Well, seems everyone is starting up forums these days even Rex is getting in on the act!

Gotta love the user handle  

http://www.rexgrigg.com/phpBB2/


----------



## Graeme Edwards (11 Jul 2007)

Who is he. The forum looks abit basic, and hasnt got the kudos like we have.
Fair play for trying though.


----------



## zig (11 Jul 2007)

Graeme Edwards said:
			
		

> Who is he. The forum looks abit basic, and hasnt got the kudos like we have.
> Fair play for trying though.



Graeme you need to get out more!

Rex is legend in planted tank land, mainly posts over on The Planted Tank, he's known for his straight forward talking style, well maybe style and Rex don't mix too well lets just say he's a straight talker, also runs a pretty useful guide for newbies, I used it myself starting off and found it very helpful.


----------



## JamesC (11 Jul 2007)

One of his quotes that really cracks me up is:
"Because like a slinky they serve no purpose in life. But they do bring a smile to your face when you push them down the stairs."

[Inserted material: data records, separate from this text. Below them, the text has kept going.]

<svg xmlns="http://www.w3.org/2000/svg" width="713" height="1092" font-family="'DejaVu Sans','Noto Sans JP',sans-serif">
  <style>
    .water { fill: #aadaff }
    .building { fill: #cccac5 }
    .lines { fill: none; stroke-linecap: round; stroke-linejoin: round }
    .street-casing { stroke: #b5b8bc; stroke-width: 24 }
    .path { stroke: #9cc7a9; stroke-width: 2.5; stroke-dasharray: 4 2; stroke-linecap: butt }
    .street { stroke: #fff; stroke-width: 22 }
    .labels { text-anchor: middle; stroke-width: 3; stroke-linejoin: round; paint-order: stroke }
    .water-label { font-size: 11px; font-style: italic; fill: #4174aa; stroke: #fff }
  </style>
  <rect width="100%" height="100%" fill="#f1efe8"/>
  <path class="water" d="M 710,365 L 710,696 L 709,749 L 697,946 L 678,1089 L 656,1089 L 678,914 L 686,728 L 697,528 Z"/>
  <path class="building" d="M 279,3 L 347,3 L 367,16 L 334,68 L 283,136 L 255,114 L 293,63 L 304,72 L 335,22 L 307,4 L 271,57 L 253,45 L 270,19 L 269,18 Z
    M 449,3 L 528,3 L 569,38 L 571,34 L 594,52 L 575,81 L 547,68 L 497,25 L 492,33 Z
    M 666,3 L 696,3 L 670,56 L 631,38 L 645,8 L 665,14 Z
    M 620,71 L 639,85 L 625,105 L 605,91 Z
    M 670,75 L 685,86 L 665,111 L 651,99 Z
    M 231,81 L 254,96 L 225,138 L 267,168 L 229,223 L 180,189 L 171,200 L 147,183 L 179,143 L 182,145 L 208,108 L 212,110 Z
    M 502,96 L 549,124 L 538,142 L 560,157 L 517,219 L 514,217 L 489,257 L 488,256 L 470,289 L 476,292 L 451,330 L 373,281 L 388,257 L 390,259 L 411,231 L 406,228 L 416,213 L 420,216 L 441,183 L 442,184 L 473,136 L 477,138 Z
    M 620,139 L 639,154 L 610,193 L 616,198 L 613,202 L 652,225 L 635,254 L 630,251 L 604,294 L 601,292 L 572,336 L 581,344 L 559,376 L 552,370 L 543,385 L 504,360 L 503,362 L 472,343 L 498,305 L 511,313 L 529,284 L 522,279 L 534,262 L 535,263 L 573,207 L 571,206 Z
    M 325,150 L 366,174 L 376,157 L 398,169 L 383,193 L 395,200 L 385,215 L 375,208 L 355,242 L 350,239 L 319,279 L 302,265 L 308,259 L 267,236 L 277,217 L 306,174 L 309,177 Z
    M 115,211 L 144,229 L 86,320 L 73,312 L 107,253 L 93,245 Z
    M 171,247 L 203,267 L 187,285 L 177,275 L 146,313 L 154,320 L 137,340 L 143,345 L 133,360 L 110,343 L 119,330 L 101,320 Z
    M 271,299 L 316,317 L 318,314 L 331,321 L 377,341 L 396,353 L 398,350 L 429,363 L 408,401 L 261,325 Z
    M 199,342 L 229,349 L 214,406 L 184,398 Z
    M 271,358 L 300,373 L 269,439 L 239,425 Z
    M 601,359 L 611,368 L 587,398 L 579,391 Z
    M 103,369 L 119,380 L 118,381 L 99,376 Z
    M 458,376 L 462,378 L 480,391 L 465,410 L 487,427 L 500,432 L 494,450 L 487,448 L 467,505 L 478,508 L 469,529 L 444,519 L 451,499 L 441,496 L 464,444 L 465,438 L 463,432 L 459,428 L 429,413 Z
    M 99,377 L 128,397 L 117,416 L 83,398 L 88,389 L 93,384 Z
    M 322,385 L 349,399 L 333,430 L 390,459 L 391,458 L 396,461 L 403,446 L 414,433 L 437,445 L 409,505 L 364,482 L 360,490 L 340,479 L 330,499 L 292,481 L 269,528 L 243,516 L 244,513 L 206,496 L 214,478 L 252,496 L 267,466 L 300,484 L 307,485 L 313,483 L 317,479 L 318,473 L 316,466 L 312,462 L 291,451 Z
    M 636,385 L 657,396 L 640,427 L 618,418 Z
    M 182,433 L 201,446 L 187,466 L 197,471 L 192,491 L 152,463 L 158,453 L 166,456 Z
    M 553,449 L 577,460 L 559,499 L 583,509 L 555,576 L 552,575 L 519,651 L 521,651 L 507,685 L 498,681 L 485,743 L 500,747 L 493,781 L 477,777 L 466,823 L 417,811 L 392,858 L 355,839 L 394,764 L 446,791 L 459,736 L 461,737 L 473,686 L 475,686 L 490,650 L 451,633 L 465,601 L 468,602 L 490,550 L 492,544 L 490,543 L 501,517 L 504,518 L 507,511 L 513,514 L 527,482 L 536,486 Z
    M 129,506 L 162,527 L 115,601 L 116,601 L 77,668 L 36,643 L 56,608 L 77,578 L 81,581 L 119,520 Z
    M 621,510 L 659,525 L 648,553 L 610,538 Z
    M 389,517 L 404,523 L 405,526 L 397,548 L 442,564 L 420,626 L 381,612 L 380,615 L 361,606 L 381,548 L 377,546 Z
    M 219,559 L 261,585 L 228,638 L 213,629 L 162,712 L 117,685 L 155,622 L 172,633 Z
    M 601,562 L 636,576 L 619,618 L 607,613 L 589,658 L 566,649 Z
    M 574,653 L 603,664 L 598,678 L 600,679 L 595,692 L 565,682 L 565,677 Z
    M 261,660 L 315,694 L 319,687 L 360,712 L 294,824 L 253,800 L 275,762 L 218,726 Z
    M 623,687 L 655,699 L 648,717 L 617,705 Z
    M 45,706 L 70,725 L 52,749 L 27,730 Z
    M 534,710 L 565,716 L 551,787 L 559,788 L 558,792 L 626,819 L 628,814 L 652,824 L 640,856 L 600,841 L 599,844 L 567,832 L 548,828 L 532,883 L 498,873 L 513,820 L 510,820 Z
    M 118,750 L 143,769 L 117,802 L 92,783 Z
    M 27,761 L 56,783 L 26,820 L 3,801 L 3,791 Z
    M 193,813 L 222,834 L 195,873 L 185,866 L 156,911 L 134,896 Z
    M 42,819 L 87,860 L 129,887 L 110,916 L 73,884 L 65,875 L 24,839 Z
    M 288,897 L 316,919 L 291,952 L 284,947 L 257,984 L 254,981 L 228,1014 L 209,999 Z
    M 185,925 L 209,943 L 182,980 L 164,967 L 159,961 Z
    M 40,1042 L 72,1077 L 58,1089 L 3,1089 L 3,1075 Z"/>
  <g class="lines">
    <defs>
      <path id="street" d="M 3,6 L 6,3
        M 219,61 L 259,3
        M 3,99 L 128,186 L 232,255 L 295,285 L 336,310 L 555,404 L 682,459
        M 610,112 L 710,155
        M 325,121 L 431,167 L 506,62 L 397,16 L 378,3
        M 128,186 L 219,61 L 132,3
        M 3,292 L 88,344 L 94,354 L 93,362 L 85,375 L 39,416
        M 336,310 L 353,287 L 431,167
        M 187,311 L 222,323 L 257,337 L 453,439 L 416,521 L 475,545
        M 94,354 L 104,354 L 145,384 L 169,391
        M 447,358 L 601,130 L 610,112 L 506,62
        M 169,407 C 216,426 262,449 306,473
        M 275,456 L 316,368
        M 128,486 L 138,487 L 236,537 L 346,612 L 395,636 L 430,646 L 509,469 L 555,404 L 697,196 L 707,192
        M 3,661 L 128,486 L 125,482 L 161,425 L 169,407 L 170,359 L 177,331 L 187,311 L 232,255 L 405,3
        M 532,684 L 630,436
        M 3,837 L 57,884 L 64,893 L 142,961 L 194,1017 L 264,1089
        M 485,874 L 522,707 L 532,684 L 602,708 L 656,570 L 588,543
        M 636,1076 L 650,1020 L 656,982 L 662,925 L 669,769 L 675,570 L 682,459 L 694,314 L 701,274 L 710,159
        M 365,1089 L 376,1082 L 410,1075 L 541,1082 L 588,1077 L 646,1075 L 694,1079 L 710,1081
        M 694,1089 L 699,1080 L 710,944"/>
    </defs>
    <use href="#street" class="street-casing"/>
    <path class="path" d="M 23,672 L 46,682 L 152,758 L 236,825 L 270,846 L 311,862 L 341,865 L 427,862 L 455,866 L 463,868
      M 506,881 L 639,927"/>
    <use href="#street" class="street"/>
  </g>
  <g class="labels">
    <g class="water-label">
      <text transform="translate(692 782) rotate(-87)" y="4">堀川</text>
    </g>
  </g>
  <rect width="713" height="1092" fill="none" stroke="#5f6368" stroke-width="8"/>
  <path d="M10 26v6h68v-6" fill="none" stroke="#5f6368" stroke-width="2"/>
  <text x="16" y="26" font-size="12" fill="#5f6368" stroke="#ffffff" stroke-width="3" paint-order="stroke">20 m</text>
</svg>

There's a whole thread on his quotes - http://www.plantedtank.net/forums/g...on/31194-my-favorite-rex-grigg-quote-lol.html

James


----------



## George Farmer (11 Jul 2007)

Yes, Rex is a legend, like the Chuck Norris of the planted tank online community.  

I regularly link to his articles for newbies when I can't be asked!

PS Chuck Norris doesn't sleep, he waits...


----------